§ Information provided:
== Segment start ==
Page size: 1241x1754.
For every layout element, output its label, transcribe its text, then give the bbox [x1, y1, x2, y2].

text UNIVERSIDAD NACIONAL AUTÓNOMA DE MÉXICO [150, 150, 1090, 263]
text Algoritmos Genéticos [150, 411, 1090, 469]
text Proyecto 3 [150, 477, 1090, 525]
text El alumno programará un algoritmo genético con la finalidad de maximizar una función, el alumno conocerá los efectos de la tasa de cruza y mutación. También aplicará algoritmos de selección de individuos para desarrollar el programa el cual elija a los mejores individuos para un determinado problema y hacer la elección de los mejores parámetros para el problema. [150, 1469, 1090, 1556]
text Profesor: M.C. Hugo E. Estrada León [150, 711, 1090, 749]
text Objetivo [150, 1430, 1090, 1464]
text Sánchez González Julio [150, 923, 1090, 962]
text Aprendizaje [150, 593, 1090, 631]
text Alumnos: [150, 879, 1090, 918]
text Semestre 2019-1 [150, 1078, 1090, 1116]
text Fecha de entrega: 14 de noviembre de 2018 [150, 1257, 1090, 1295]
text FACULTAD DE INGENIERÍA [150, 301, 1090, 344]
== Segment end ==
§ Your objective:
Each line from the one holding "For every layout" through the last line of the data is to be transcribed exactly, with nothing else added.

§ Expected answer:
For every layout element, output its label, transcribe its text, then give the bbox [x1, y1, x2, y2].

text UNIVERSIDAD NACIONAL AUTÓNOMA DE MÉXICO [150, 150, 1090, 263]
text Algoritmos Genéticos [150, 411, 1090, 469]
text Proyecto 3 [150, 477, 1090, 525]
text El alumno programará un algoritmo genético con la finalidad de maximizar una función, el alumno conocerá los efectos de la tasa de cruza y mutación. También aplicará algoritmos de selección de individuos para desarrollar el programa el cual elija a los mejores individuos para un determinado problema y hacer la elección de los mejores parámetros para el problema. [150, 1469, 1090, 1556]
text Profesor: M.C. Hugo E. Estrada León [150, 711, 1090, 749]
text Objetivo [150, 1430, 1090, 1464]
text Sánchez González Julio [150, 923, 1090, 962]
text Aprendizaje [150, 593, 1090, 631]
text Alumnos: [150, 879, 1090, 918]
text Semestre 2019-1 [150, 1078, 1090, 1116]
text Fecha de entrega: 14 de noviembre de 2018 [150, 1257, 1090, 1295]
text FACULTAD DE INGENIERÍA [150, 301, 1090, 344]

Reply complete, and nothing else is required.